Daher ist die Forderung nach der Kriminalisierung des Catcallings schon seit Jahren eine laute - die nun in Großbritannien auf Gehör stoßt, so scheint es. Im Zuge einer Überprüfung der britischen Gesetze zu Hasskriminalität durch die Rechtskommission, wird die Regierung voraussichtlich dazu aufgefordert werden, diese Form der verbalen sexuellen Belästigung künftig zu verbieten. Kurzum: Catcalling könnte eine Straftat werden.

Vor drei Jahren gab der damalige Innen- und aktuelle Gesundheitsminister Sajid Javid die Überprüfung der Gesetze in Auftrag, kommende Woche sollen die Ergebnisse vorliegen. Es wird erwartet, dass die Rechtskommission, die Empfehlungen für Gesetzesänderungen ausspricht, sich dann auch für die einen neuen Straftatbestand der sexuellen Belästigung in der Öffentlichkeit ausspricht. Anzügliche Bemerkungen, sexuelles Bedrängen in öffentlichen Verkehrsmitteln, jemanden in die Enge treiben, Anmachen und andauernde sexuelle Annäherungsversuche könnten laut dem britischen Guardian unter die Gesetzesänderung fallen.

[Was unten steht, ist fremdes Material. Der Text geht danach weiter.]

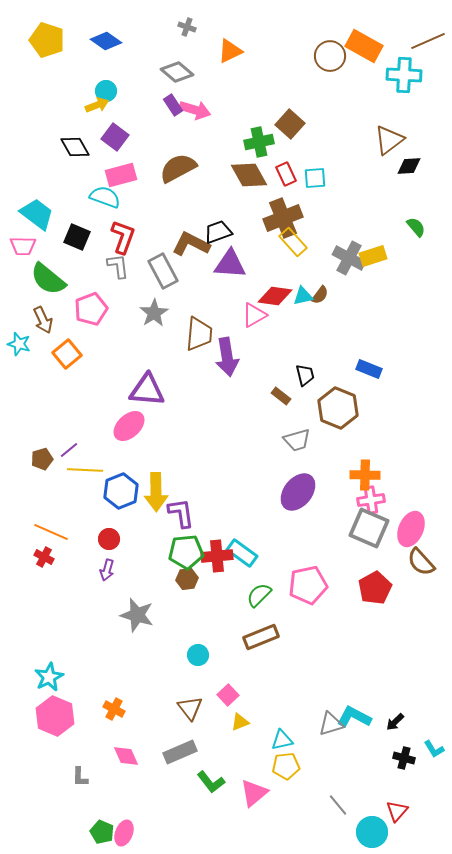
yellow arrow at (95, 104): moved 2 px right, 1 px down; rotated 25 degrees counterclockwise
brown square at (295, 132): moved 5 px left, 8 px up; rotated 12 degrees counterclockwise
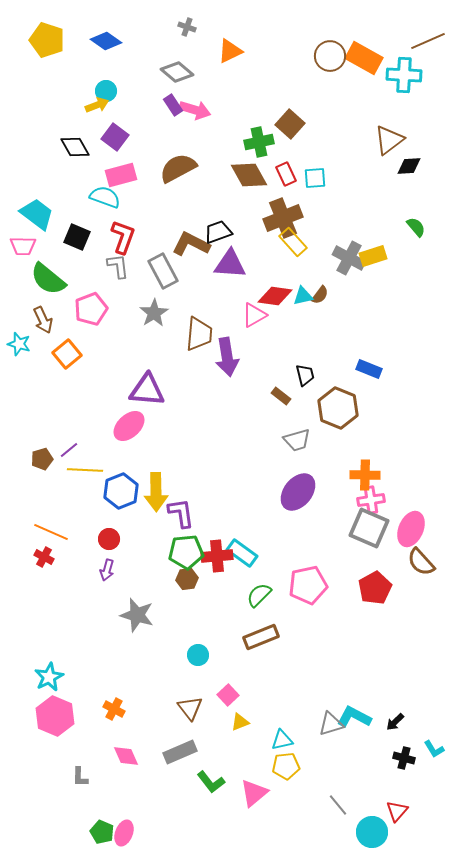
orange rectangle at (364, 46): moved 12 px down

Die Anwältin Charlotte Proudman arbeitete schon die vergangenen drei Jahre an einem entsprechenden Gesetzesentwurf: "Das sind die BESTEN Nachrichten", schreibt sie auf Twitter. "Die Rechtskommission hat heute bekannt gegeben, dass sie uns unterstützt. [...] Das wird so viele Mädchen und Frauen schützen." Von der britischen Regierung hieß es, man werde darauf reagieren, sobald die Empfehlungen veröffentlicht sind.